Source records
Content starts

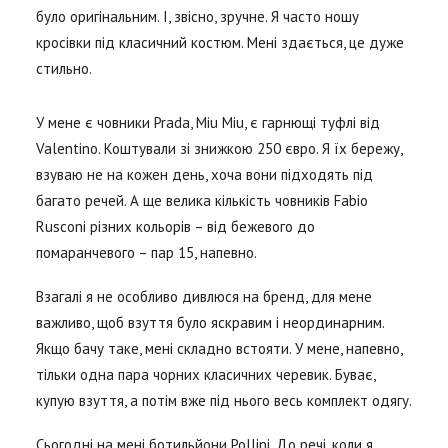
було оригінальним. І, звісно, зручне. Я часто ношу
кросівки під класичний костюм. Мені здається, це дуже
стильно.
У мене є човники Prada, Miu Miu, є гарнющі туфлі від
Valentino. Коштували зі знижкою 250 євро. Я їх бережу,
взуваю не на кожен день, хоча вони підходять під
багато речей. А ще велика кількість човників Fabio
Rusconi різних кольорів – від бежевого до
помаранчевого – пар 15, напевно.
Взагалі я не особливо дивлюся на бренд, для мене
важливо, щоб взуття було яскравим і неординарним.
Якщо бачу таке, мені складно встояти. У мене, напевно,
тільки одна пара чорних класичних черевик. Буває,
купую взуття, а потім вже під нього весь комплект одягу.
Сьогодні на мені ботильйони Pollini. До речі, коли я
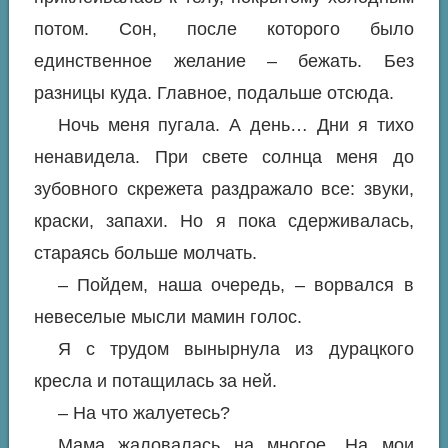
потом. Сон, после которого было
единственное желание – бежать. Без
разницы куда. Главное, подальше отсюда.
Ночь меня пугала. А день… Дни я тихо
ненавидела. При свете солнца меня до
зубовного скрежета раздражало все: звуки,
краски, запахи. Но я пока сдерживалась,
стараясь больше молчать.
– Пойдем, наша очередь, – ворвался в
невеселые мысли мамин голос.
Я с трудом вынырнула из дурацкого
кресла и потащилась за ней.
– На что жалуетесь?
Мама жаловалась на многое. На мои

Content ends

Directions
Return a copy of every line in the records that includes the string "день".

Exercise solution
взуваю не на кожен день, хоча вони підходять під
Ночь меня пугала. А день… Дни я тихо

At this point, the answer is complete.